━━ Raw records ━━

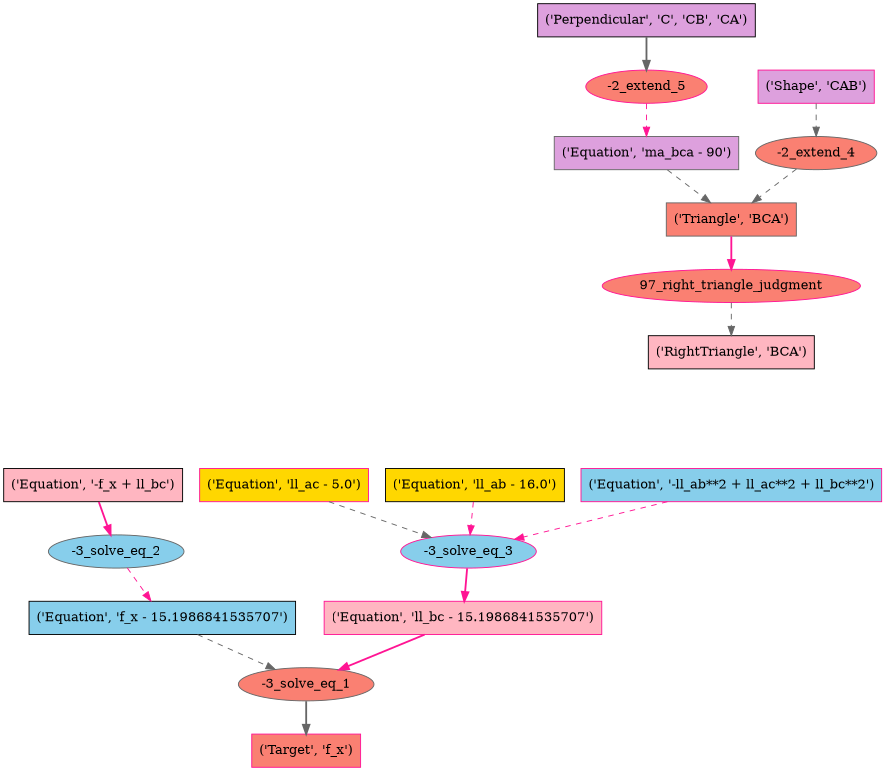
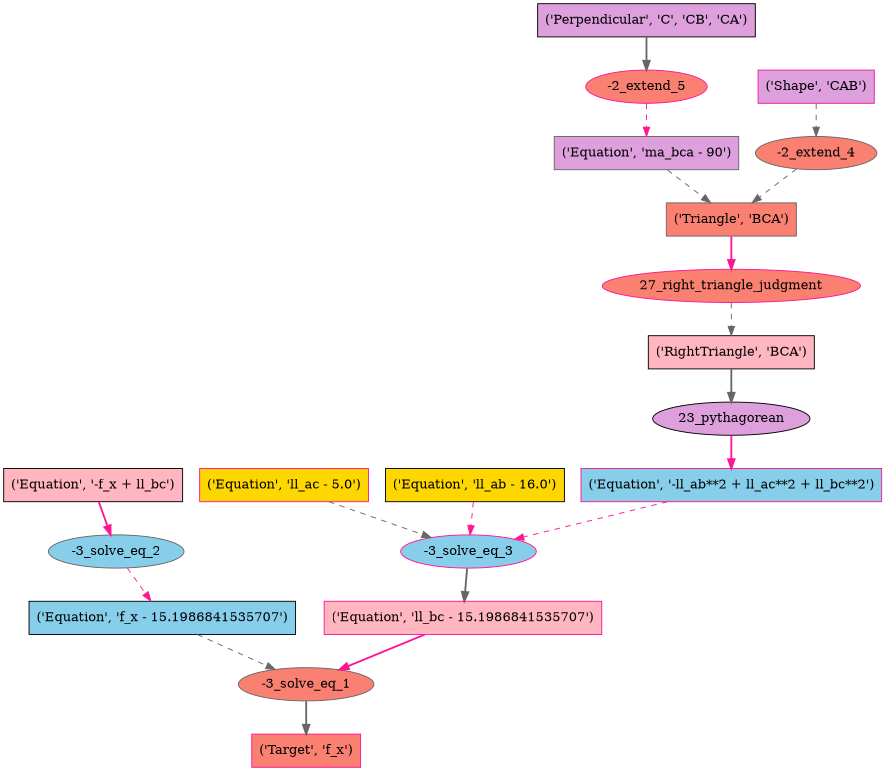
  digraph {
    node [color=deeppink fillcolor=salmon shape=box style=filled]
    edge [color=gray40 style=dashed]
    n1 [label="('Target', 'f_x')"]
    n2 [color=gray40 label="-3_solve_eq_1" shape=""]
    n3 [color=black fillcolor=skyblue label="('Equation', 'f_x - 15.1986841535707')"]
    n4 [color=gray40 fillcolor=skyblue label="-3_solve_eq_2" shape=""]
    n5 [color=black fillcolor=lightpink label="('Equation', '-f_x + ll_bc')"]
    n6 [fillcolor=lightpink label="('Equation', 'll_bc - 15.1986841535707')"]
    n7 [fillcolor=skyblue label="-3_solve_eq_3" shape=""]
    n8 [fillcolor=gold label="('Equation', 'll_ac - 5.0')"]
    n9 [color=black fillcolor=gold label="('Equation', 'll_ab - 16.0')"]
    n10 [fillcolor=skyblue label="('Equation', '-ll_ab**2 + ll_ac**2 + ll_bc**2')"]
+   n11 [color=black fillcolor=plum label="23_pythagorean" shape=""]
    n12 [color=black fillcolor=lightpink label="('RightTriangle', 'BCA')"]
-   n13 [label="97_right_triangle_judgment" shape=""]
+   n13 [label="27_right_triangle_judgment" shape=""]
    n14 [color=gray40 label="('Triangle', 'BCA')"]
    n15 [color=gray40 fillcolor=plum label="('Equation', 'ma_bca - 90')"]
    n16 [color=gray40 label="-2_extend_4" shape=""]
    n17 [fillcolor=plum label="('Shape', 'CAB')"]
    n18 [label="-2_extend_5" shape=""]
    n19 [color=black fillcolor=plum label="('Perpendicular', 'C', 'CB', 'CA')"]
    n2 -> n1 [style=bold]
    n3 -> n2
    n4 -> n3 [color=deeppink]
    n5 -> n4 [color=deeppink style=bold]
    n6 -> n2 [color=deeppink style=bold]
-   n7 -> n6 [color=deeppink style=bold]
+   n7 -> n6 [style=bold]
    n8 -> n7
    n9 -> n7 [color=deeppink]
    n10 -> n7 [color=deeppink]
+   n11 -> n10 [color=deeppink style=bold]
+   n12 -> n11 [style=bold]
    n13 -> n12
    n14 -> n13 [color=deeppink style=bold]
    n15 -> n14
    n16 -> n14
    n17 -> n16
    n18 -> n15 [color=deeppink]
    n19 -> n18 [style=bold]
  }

━━━
━━ Raw records ━━

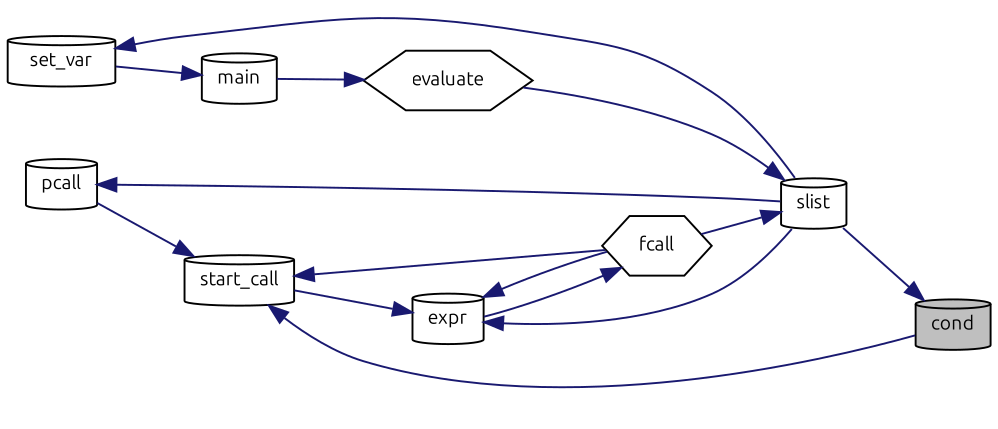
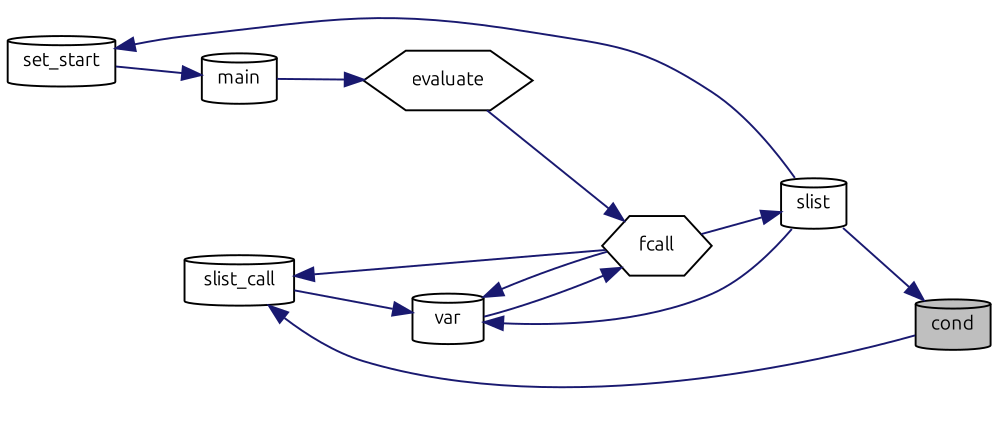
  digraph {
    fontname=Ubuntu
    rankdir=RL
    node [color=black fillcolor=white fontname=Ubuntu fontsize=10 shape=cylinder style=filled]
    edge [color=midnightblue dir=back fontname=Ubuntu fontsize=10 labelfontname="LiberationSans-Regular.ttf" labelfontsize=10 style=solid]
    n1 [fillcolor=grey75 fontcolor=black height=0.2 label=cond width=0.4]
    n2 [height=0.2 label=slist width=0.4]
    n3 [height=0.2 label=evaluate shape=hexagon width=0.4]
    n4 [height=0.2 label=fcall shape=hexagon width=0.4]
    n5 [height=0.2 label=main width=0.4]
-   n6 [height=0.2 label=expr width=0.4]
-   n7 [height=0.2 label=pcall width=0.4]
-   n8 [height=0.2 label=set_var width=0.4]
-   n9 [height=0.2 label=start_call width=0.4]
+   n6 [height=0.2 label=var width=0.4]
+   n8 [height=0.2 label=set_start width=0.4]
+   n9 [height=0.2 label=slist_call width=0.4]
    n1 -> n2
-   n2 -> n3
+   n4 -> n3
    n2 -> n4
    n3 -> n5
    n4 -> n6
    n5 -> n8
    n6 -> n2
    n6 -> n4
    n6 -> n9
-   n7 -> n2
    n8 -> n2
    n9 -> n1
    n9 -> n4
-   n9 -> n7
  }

━━━
━━ Raw records ━━

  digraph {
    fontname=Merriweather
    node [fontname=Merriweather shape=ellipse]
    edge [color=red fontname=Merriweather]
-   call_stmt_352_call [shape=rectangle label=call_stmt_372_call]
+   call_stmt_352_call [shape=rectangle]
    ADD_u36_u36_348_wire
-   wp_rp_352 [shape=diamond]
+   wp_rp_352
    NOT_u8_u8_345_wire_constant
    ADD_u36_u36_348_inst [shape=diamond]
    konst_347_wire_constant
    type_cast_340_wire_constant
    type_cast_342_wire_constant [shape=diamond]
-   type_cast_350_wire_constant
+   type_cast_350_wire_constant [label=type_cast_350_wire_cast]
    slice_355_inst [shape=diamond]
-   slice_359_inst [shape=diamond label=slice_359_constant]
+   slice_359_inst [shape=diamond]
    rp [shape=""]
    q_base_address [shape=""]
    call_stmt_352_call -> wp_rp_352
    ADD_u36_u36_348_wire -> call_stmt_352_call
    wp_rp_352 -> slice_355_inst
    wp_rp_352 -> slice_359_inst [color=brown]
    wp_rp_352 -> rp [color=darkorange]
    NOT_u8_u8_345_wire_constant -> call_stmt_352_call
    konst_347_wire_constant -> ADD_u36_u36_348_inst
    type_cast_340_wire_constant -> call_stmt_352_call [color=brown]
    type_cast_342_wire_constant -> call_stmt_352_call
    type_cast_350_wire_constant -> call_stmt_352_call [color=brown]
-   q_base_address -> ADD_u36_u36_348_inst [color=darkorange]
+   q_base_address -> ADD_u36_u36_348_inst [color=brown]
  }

━━━

What the task asks: Identify every line in the records that contains the string "rectangle", and copy each of those lines. Letter case matters.

Response below:
-   call_stmt_352_call [shape=rectangle label=call_stmt_372_call]
+   call_stmt_352_call [shape=rectangle]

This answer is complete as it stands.